TEXT SEGMENT below:

The Contingency Table can have as many columns and rows as necessary.

+ Rows = Outcomes
+ Columns = Conditions

Use the SciPy Stats chi2_contingency function to perform a Chi Square test:    

In [7]:
from scipy.stats import chi2_contingency

X = [[30,10],
     [20,20]]

chi2, pval, dof, expected = chi2_contingency(X)
print(pval.round(5))

0.03767


On the basis of this we *Accept the Null Hypothesis* and say this variation could have occured by chance.
  
What if we got the same ratio difference for a larger sample?

In [13]:
X = [[300,100],
     [200,200]]

chi2, pval, dof, expected = chi2_contingency(X)
print(pval)

4.832154459214226e-13


...we can be pretty sure that this is a significant difference and we definitely *Reject the Null Hypothesis*.

#### Example from CodeCademy ####

The management at the VeryAnts ant store wants to know if their two most popular species of ants, the Leaf Cutter and the Harvester, vary in popularity between 1st, 2nd, and 3rd graders.

End of TEXT SEGMENT.
DATA FOR ANALYSIS below:

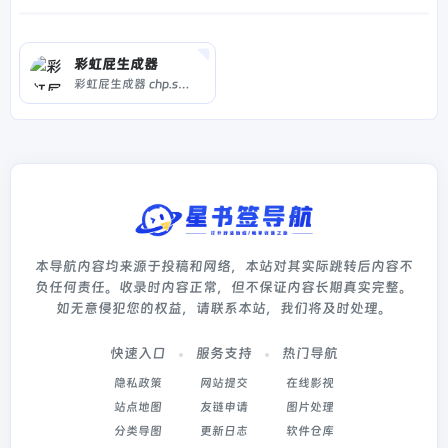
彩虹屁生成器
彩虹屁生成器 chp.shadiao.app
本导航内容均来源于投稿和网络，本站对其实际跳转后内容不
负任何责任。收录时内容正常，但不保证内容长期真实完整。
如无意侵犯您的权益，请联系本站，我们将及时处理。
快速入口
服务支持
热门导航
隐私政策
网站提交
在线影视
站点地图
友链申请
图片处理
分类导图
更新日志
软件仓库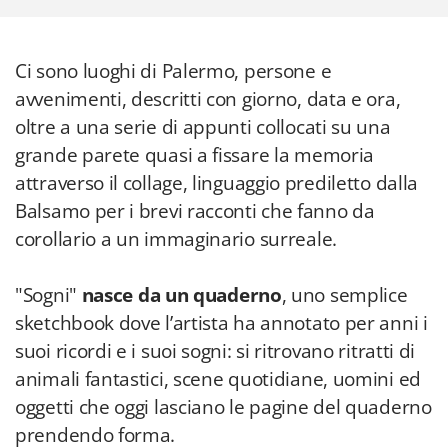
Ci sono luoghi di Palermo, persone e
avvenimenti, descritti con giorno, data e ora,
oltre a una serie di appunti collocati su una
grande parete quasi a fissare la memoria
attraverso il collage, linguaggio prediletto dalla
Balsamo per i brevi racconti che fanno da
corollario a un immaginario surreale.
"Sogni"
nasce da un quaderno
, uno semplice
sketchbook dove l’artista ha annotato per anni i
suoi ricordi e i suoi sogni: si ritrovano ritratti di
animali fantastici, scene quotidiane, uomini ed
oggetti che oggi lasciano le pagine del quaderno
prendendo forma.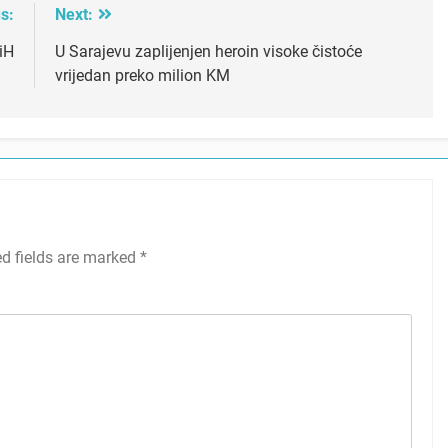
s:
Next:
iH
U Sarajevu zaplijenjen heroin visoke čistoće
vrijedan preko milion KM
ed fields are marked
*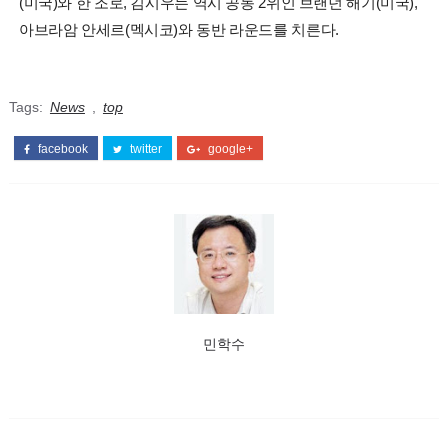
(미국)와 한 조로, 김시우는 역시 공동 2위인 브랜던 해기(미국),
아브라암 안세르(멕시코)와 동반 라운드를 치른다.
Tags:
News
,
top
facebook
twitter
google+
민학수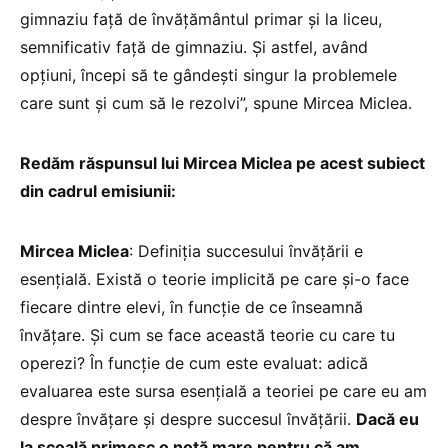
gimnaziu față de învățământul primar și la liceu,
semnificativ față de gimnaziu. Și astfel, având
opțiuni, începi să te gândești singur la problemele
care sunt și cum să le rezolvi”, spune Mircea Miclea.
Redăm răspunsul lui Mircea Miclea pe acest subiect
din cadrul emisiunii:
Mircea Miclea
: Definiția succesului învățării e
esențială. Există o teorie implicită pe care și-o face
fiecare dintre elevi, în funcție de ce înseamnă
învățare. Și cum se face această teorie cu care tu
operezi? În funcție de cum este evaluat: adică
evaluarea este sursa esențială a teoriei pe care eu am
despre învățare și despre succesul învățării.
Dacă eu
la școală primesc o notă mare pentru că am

End of DATA FOR ANALYSIS.

EXERCISE OBJECTIVE
Pick up the chi-square test walkthrough right after its last sentence, about the VeryAnts ant store.

RESULT OF THIS TASK
We have created a table representing the different ants bought by the children in grades 1, 2, and 3 after the last big field trip to VeryAnts. Run the code to see what happens when we enter this table into SciPy's chi-square test.
   
Does the resulting p-value mean that we should reject or accept the null hypothesis?

In [15]:
from scipy.stats import chi2_contingency

# Contingency table
#         harvester |  leaf cutter
# ----+------------------+------------
# 1st gr | 30       |  10
# 2nd gr | 35       |  5
# 3rd gr | 28       |  12

X = [[30, 10],
     [35, 5],
     [28, 12]]
chi2, pval, dof, expected = chi2_contingency(X)
print(pval)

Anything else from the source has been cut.